I have been trying to understand the scheduling primitives in TVM. While I understand the basic ones like split, reorder, tile and fuse, I am having difficulties with the more complicated ones. I list a couple specific questions I have below.
Why does cache_write() also change the data layout? Is this a design decision (if so, why?), or something that is necessary for correctness (could you give me an example of this)?
What exactly does env_threads() do? I see that it is used for persistence with the scan operator, but I don’t exactly understand how it transforms the schedule to enable the persistence.
I have been trying these operators out on my own and looking the source code of the various lowering passes when I get errors. This is fairly time consuming. Does anyone have any suggestions regarding how I might go about exactly understand the specifications of each of the scheduling primitives?

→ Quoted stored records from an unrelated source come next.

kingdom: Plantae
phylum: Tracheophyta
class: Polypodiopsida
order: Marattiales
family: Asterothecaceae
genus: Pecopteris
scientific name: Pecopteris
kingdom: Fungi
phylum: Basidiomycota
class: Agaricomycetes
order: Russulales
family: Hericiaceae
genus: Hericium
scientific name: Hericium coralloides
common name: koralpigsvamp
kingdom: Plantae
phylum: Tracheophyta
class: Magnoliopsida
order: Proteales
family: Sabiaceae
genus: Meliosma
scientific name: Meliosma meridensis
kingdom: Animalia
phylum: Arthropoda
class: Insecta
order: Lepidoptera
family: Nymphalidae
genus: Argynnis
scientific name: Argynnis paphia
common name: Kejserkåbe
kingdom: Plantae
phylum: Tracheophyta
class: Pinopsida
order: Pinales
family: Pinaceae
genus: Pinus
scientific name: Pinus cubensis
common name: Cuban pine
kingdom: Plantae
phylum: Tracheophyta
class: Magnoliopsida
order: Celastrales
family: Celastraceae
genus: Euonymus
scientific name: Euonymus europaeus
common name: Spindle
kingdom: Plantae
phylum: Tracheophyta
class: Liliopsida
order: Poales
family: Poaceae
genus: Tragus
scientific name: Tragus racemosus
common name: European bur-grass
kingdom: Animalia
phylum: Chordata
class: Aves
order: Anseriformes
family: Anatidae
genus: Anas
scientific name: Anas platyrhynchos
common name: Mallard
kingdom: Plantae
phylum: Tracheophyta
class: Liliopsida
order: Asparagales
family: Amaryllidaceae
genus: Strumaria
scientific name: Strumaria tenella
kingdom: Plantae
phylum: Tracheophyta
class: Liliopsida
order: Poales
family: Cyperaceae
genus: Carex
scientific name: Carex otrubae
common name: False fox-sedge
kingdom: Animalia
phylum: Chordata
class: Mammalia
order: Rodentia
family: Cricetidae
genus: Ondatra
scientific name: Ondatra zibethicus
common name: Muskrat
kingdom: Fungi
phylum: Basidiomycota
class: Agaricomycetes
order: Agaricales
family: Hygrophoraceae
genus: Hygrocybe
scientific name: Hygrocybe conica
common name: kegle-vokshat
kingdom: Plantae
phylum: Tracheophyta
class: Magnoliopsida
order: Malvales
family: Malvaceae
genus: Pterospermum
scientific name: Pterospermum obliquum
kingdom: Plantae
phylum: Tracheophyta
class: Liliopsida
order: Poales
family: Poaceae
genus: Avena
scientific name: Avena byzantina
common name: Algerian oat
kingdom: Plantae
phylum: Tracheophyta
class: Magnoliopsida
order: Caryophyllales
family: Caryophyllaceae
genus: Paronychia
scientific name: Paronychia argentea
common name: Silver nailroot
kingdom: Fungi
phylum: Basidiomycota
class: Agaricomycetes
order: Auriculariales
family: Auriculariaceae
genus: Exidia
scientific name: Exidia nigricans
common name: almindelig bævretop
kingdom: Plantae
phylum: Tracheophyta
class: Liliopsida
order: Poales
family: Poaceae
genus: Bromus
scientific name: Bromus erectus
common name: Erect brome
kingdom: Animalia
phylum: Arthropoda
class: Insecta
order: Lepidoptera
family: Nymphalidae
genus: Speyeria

Okay. In the case of cache_write(), I was referring specifically to the function CacheWriteWithReLayout. Does it not perform some data relayout? Maybe I don’t understand the source code very well then.
In this post, An operational model of schedule primitives in Tensor Expression, we are creating a document describing some schedule primitives. For cache_write, we have an example showing how it changes layout for the new stage. I understand it is a sugar combining layout change, layout restoration, and data copy (memory scope change). You can probably add a stage to do copy by yourself and call set_scope to do the same thing.
The layout change happens in ReplaceOriginalOp(), the last line of CacheWriteWithReLayout().
Hi! Yep. I have been looking at the document. Thanks for working on it!
I had another specific question regarding the semantics of compute_at and bind that I had asked here. Could you take a look at that as well? Thanks a lot!